__How to complete this task__
Repeat, word for word, all the data that follows, and exclude the pictures.

(Listed records begins)

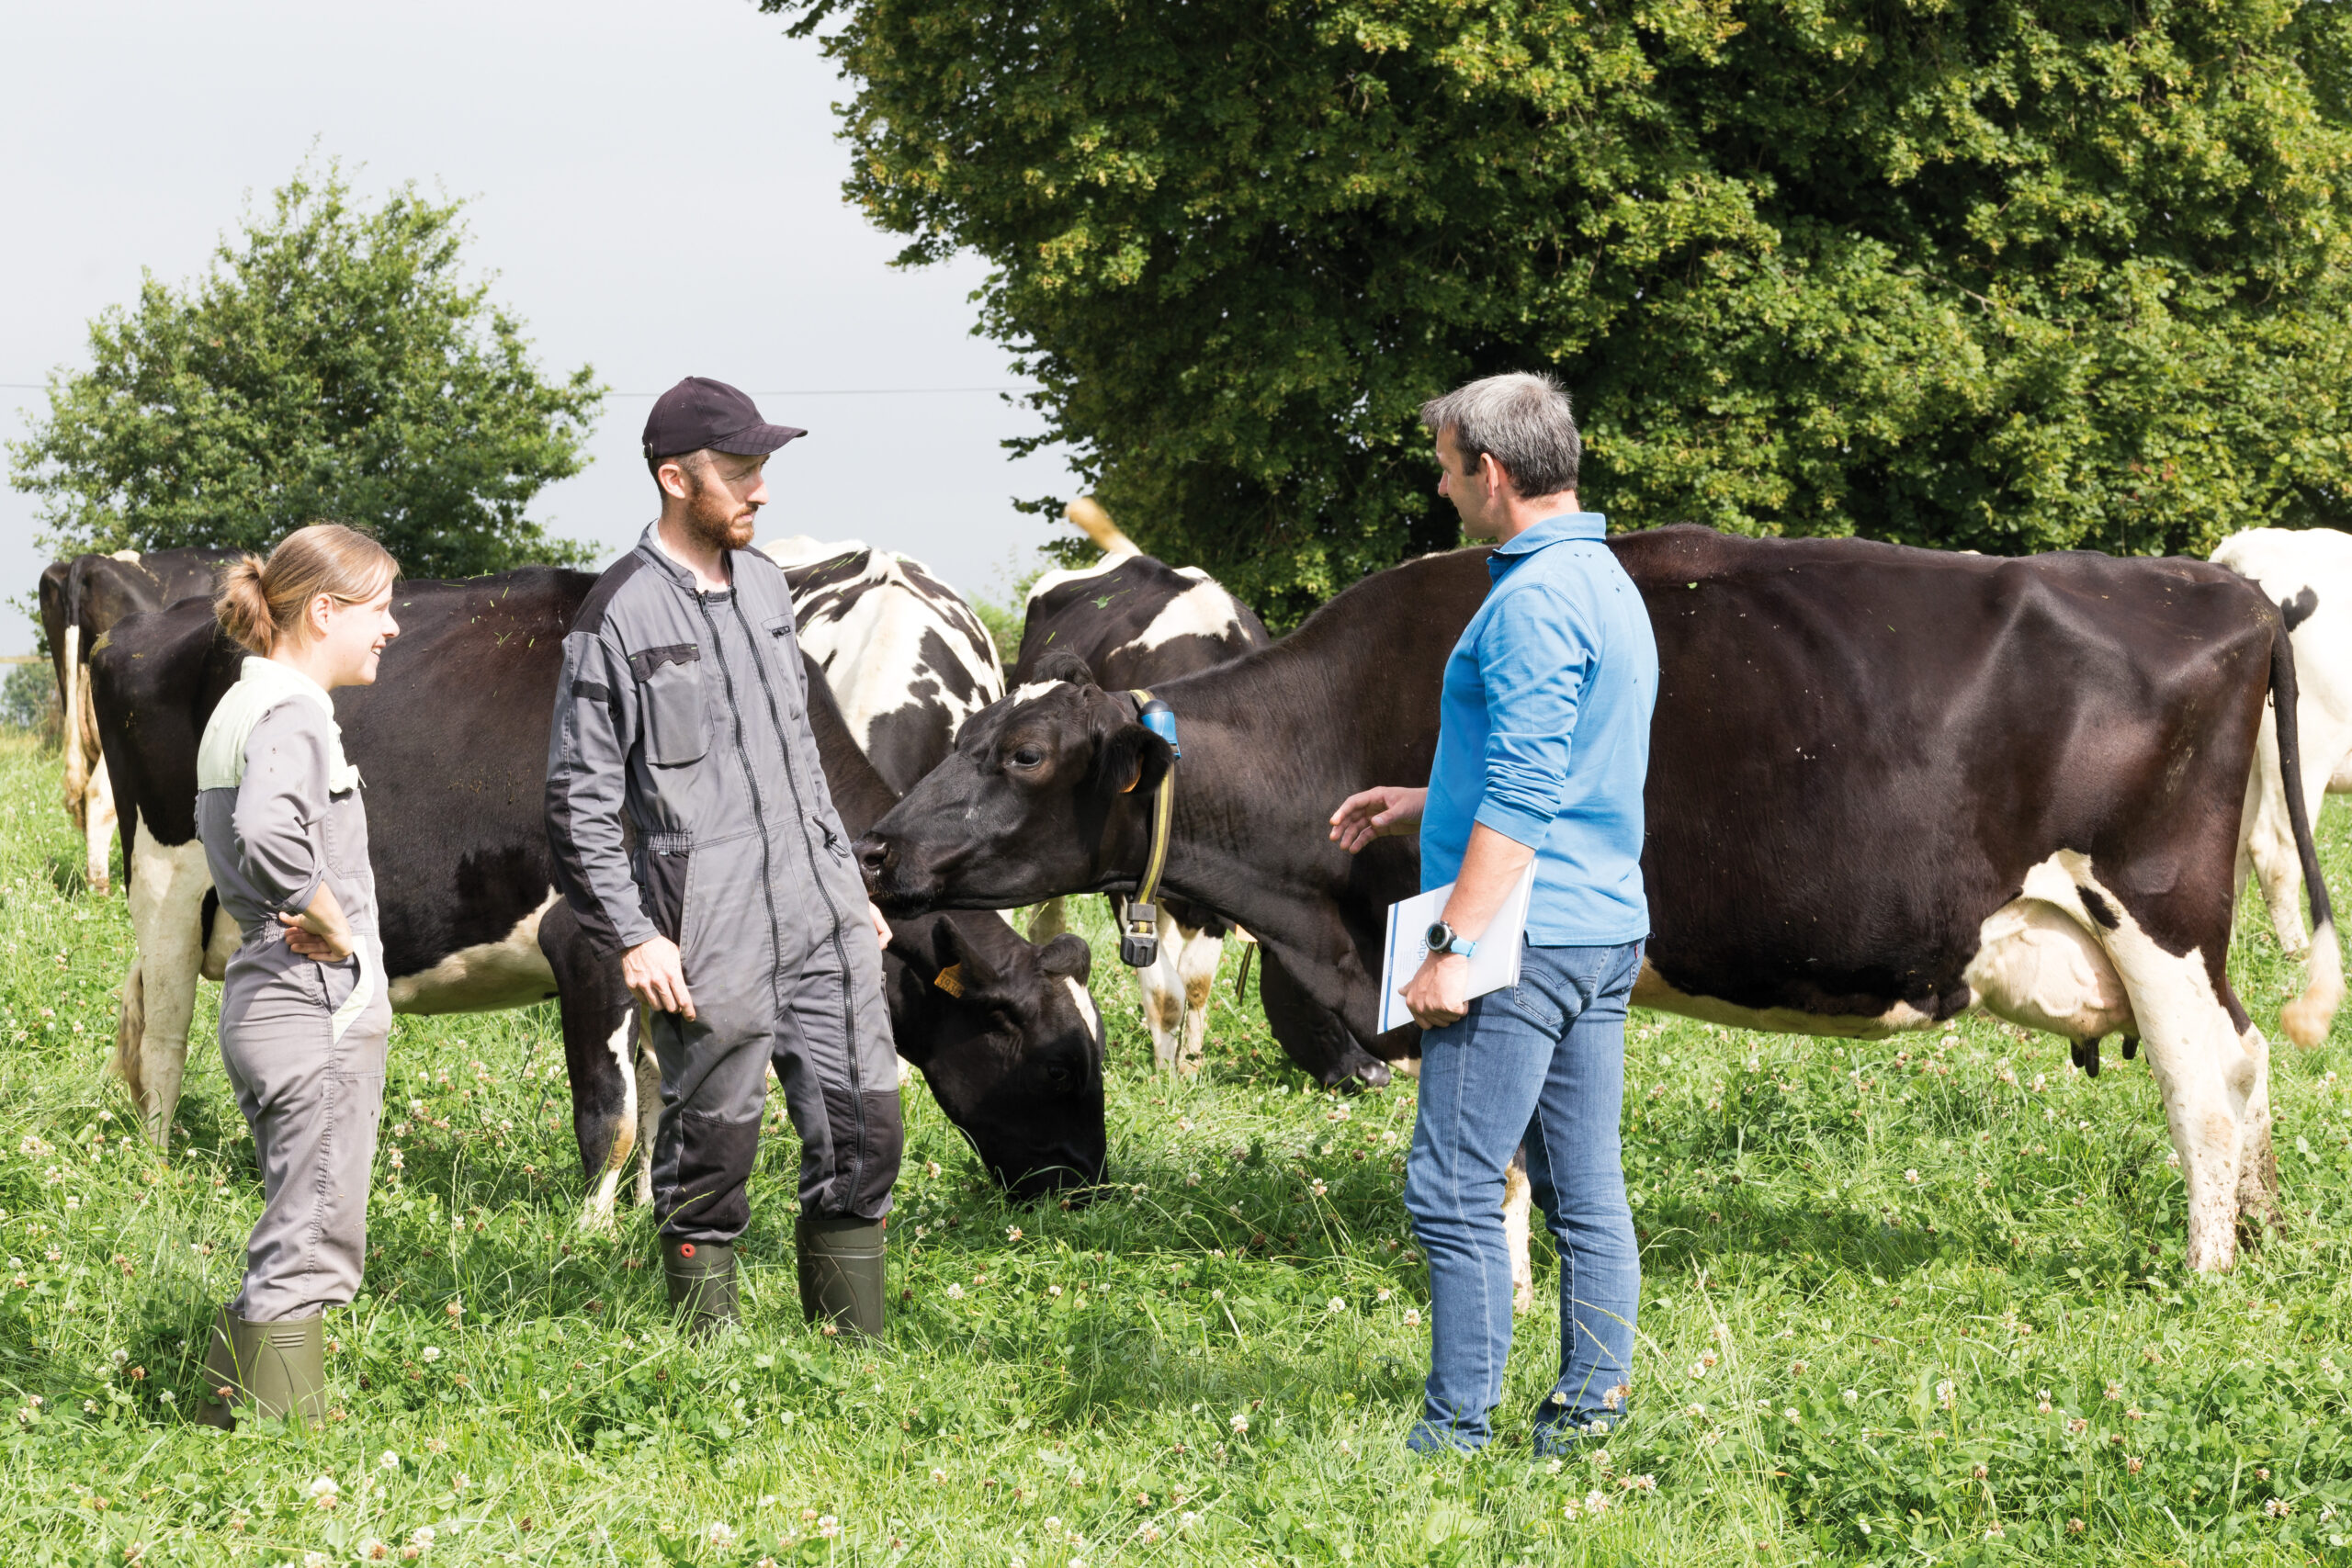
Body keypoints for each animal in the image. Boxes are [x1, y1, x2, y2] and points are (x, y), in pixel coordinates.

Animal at [91, 570, 1110, 1222]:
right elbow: (609, 1115)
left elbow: (665, 1099)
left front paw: (656, 1210)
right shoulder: (589, 944)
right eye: (1059, 1066)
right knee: (166, 1036)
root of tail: (150, 626)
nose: (1090, 1190)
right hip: (169, 874)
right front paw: (589, 1233)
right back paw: (158, 1169)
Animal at [860, 526, 2333, 1279]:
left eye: (1023, 755)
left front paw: (1496, 1287)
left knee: (2205, 1082)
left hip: (2153, 910)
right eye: (972, 731)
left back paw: (2205, 1268)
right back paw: (2260, 1238)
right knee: (2250, 1060)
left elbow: (1495, 1140)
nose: (876, 847)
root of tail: (2230, 589)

(Listed records ends)

__Written response__
Body keypoints for each animal in the image. Boxes are [x1, y1, x2, y2] and points are (x, y), in pixel coordinates.

Animal at [91, 570, 1110, 1222]:
right elbow: (609, 1115)
left elbow: (665, 1099)
left front paw: (656, 1210)
right shoulder: (589, 944)
right eye: (1059, 1066)
right knee: (166, 1036)
root of tail: (150, 626)
nose: (1090, 1190)
right hip: (169, 874)
right front paw: (589, 1233)
right back paw: (158, 1169)
Animal at [860, 526, 2333, 1279]:
left eye: (1023, 755)
left front paw: (1496, 1287)
left knee: (2205, 1082)
left hip: (2153, 910)
right eye: (972, 731)
left back paw: (2205, 1268)
right back paw: (2260, 1238)
right knee: (2250, 1060)
left elbow: (1495, 1140)
nose: (876, 847)
root of tail: (2230, 589)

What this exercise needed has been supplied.